A PALESTINIAN construction worker rampaged in a bulldozer along one of west Jerusalem`s busiest streets, killing three Israelis as he crushed cars and overturned a bus before being shot dead.
There was no claim of responsibility from militant groups and police said they were trying to establish if 30-year-old Hosam Dwayyat had acted alone.
Dwayyat drove the 20-tonne earthmoving vehicle for 500m along Jaffa Road, rolling over cars, crushing some occupants, and ramming into a crowded number 13 bus, flipping it on its side with his mechanical shovel.
Dramatic television footage showed the vehicle later at a standstill and a policeman in the cab, as rescue workers and passersby surveyed the wreckage. However, the bulldozer started moving again and a struggle could be seen inside the cab.
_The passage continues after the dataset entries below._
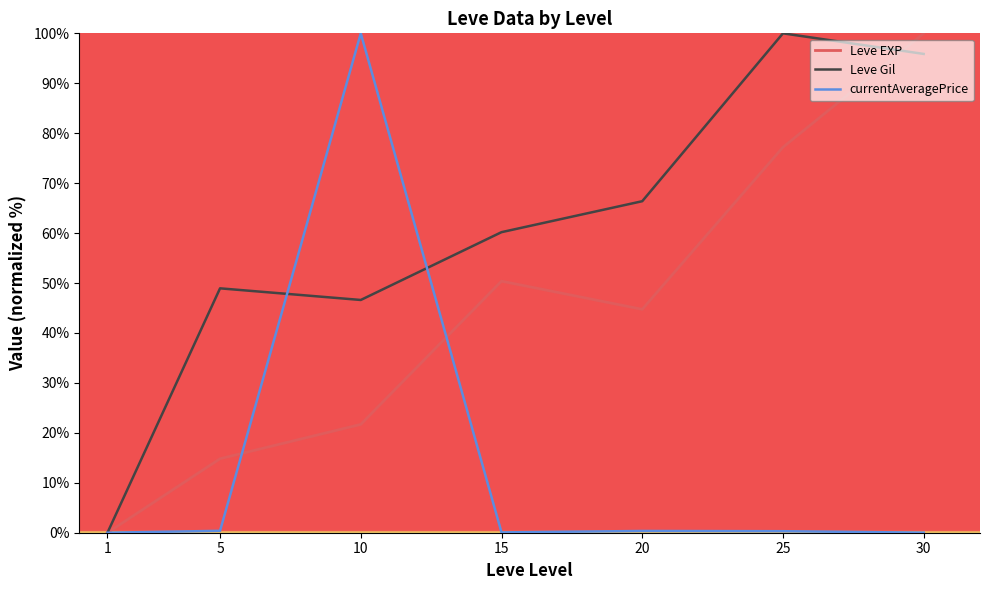

What is the spread (max minus min) of values at 10?

78.3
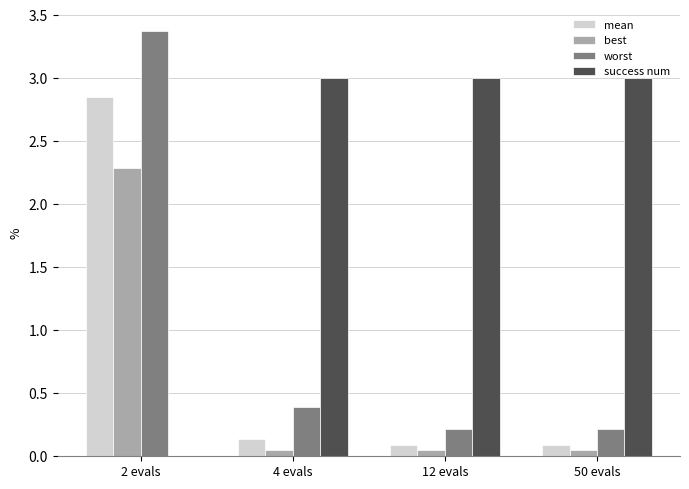

Which series has the widest spread of values?

worst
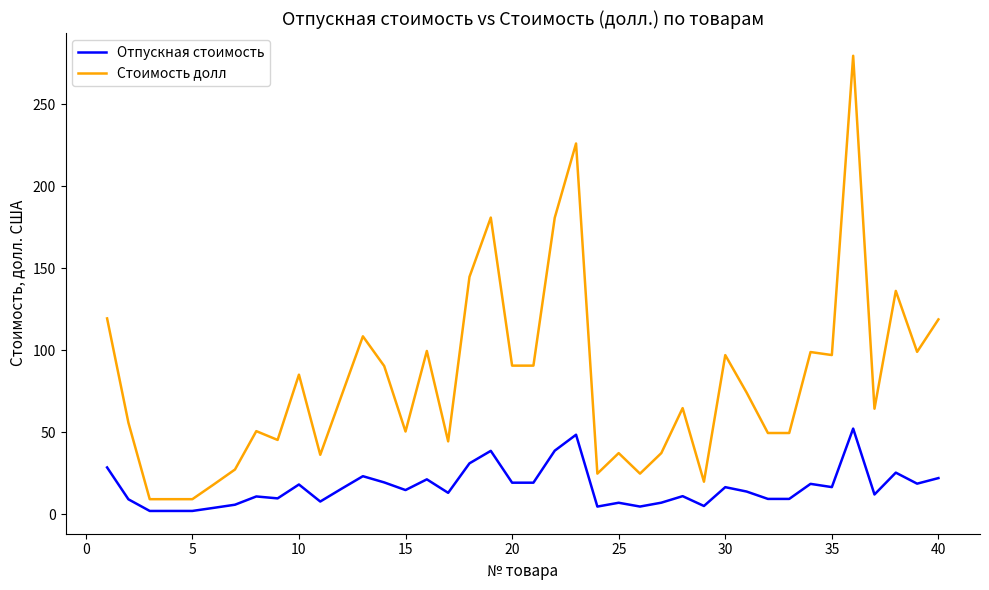

Which series has the widest spread of values?

Стоимость долл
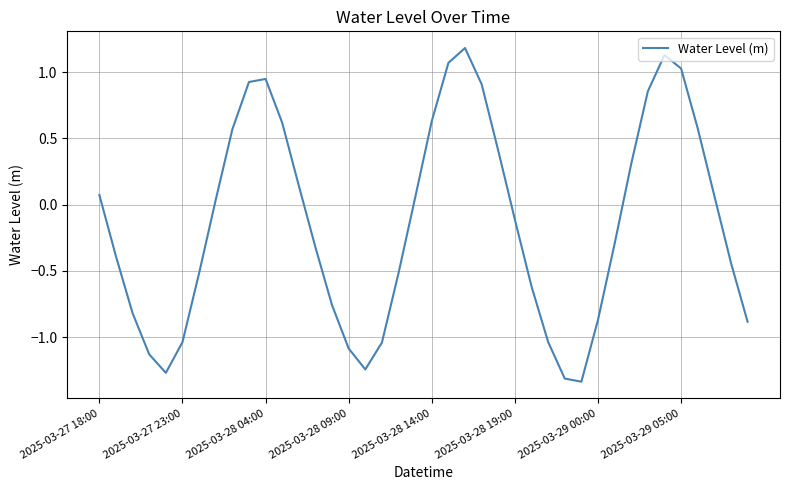

What is the greatest value displayed?

1.2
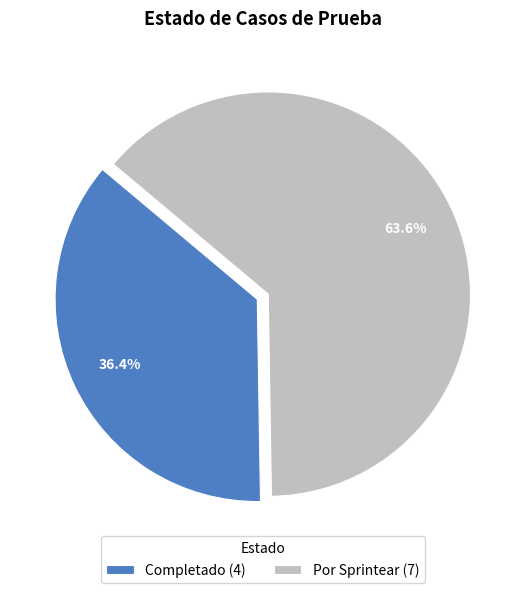

To the nearest percent, what is the difference between the Completado and Por Sprintear slice percentages?

27%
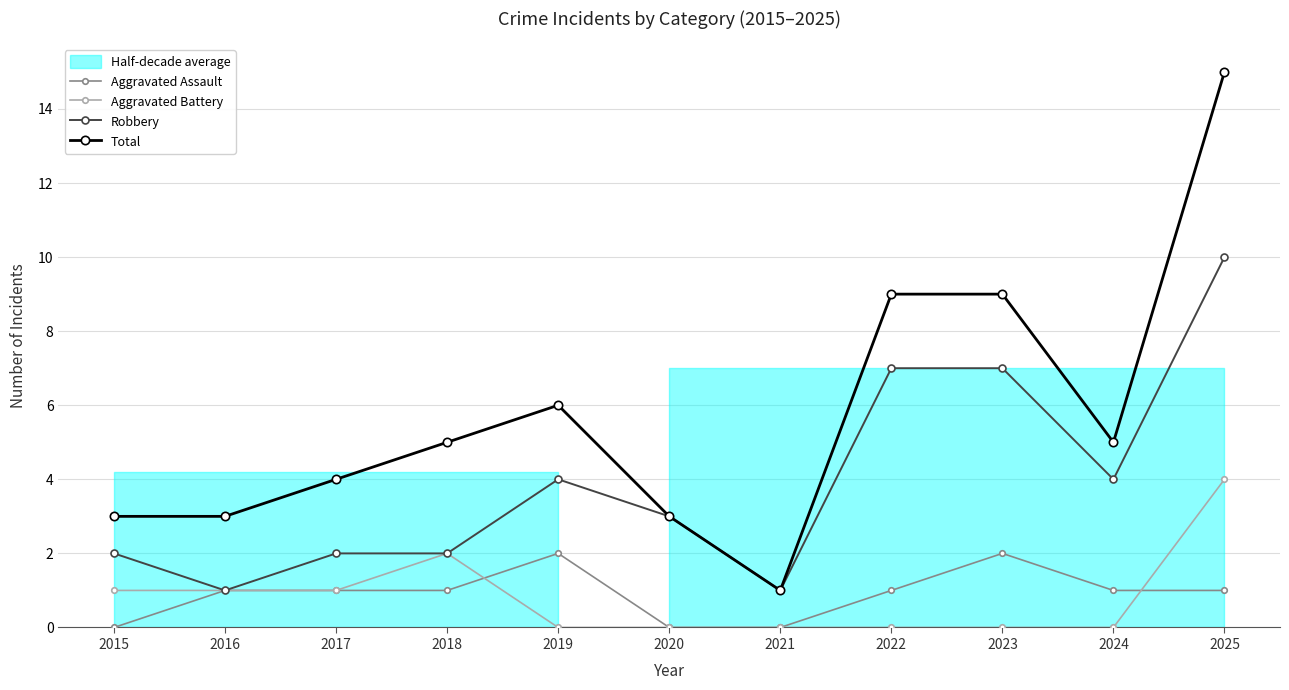

At how many categories does at least one series exceed 0?

11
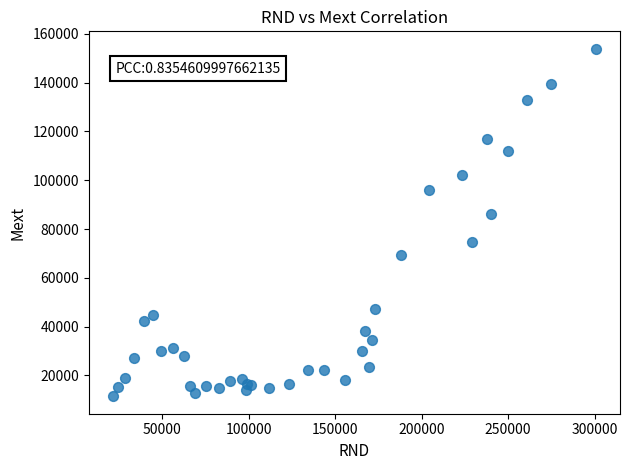

What Y value in the scatter plot is closest to 82663?

85972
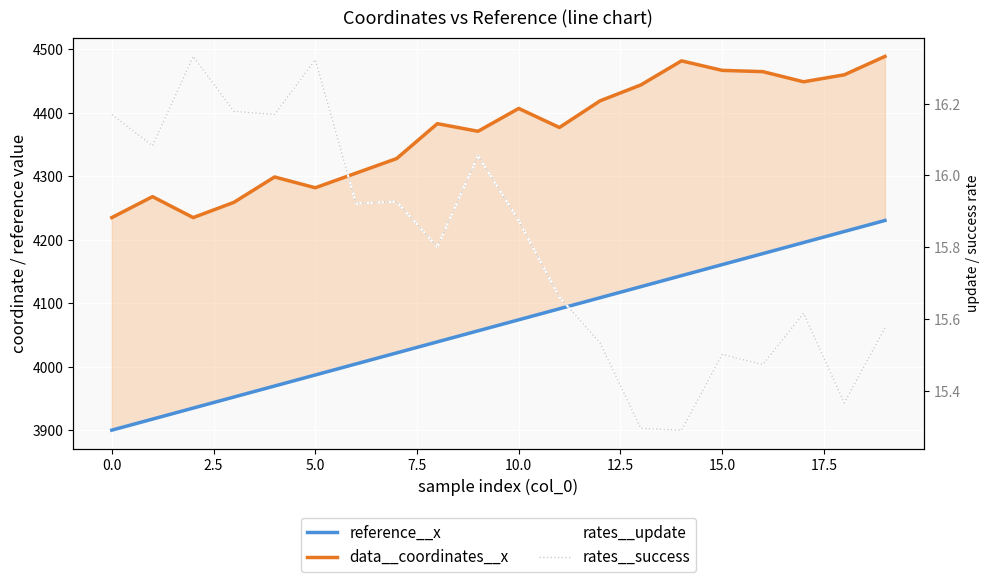

True or false: reference__x has more than 1 points higher than both neighbors.

False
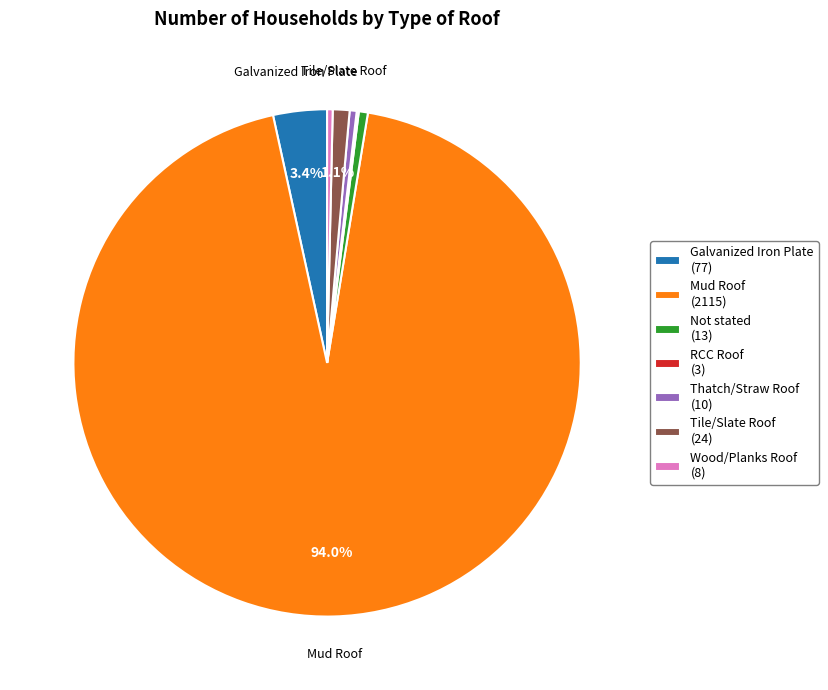

What portion of the pie excludes Tile/Slate Roof (24)?

98.9%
A man in civilian clothes leapt aboard and fired a pistol into the cab, followed by a helmeted policeman in body armour who fired an automatic rifle. The officer later said he fired twice at the wounded driver to ensure he was no further threat.
"The only way to stop him was with a bullet to the head," witness Moshe Oren said afterwards. "We were relieved."
Medical officials said more than 40 people were taken to hospital. Police at first identified the dead as two Israeli men and a woman, but then corrected this to one man and two women.
Israeli government spokesman Mark Regev said the attack "was an act of senseless, murderous violence".
At the Dwayyat family home in the Arab east of the city, there was no sign of the crowds and banners that normally accompany the funerals of Palestinian guerrillas.
Neighbours and relatives, including an uncle, said Dwayyat was divorced from a Jewish Israeli.
Police said he had a history of drug offences but no known political affiliation.
It was the first Arab attack in Jewish west Jerusalem since a gunman killed eight students on March 6 at a rabbinical seminary a short distance from Jaffa Road.
The scene in the aftermath of the incident was reminiscent of suicide bombings that destroyed buses on Jaffa Road during a wave of attacks in 1996 and during the first years of a Palestinian uprising that began in 2000.
Hamas spokesman Sami Abu Zuhri said in Gaza his group did not expect the attack to "influence the Gaza calm".
Hamas`s allies, Islamic Jihad, said in a statement: "The Jerusalem Brigades bless the heroic operation in Jerusalem as the natural reaction to the crimes of the occupation."